Brain-on-a-chip would need little training

Advances in artificial intelligence technology is leading to the development of neural networks that mimic the biology of the brain.

© 2021 KAUST

A biomimicking "spiking" neural network on a microchip has enabled KAUST researchers to lay the foundation for developing more efficient hardware-based artificial intelligence computing systems.

Artificial intelligence technology is developing rapidly, with an explosion of new applications across advanced automation, data mining and interpretation, healthcare and marketing, to name a few. Such systems are based on a mathematical artificial neural network (ANN) composed of layers of decision-making nodes.
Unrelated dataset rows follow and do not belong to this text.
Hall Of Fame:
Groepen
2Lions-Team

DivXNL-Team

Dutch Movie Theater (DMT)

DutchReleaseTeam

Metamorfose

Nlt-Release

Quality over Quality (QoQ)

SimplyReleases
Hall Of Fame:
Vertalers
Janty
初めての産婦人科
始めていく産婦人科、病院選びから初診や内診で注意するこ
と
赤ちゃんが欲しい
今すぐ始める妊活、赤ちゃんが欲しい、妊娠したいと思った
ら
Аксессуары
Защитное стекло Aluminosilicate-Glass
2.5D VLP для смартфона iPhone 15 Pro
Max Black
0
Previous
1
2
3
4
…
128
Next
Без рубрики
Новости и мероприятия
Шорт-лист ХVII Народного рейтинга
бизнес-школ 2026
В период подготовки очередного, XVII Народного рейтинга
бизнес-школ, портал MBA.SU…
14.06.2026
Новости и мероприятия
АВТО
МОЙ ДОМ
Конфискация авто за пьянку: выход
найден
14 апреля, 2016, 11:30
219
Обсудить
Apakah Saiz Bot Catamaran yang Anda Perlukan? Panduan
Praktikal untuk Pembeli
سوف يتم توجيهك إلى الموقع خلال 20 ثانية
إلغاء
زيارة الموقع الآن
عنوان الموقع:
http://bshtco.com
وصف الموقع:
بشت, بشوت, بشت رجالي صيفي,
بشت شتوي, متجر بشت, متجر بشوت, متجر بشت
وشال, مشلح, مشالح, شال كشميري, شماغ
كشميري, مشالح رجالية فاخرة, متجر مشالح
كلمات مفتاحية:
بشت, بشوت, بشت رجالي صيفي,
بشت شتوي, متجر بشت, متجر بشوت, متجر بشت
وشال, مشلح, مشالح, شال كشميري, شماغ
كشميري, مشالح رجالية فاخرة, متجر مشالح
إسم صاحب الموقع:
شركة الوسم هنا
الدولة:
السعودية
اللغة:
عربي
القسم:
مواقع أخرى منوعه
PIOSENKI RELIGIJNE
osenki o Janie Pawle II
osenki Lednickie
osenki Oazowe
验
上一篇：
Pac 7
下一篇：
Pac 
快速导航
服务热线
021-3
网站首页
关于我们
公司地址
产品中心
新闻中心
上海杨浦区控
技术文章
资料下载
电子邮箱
Labeled data is first fed into the system to "train" the model to respond a certain way, then the decision-making rules are locked in and the model is put into service on standard computing hardware.

While this method works, it is a clunky approximation of the far more complex, powerful and efficient neural network that actually makes up our brains.

“An ANN is an abstract mathematic model that bears little resemblance to real nervous systems and requires intensive computing power,” says Wenzhe Guo, a Ph.D. student in the research team. “A spiking neural network, on the other hand, is constructed and works in the same way as the biological nervous system and can process information in a faster and more energy-efficient way.”

Spiking neural networks (SNNs) emulate the structure of the nervous system as a network of synapses that transmit information via ion channels in the form of action potential, or spikes, as they occur. This event-driven behavior, implemented mathematically as a "leaky integrate-and-fire model," makes SNNs very energy efficient. Plus, the structure of interconnected nodes provides a high degree of parallelization, which further boosts processing power and efficiency. It also lends itself to implementation directly in computing hardware as a neuromorphic chip.

“We used a standard low-cost FPGA microchip and implemented a spike-timing-dependent plasticity model, which is a biological learning rule discovered in our brain,” says Guo.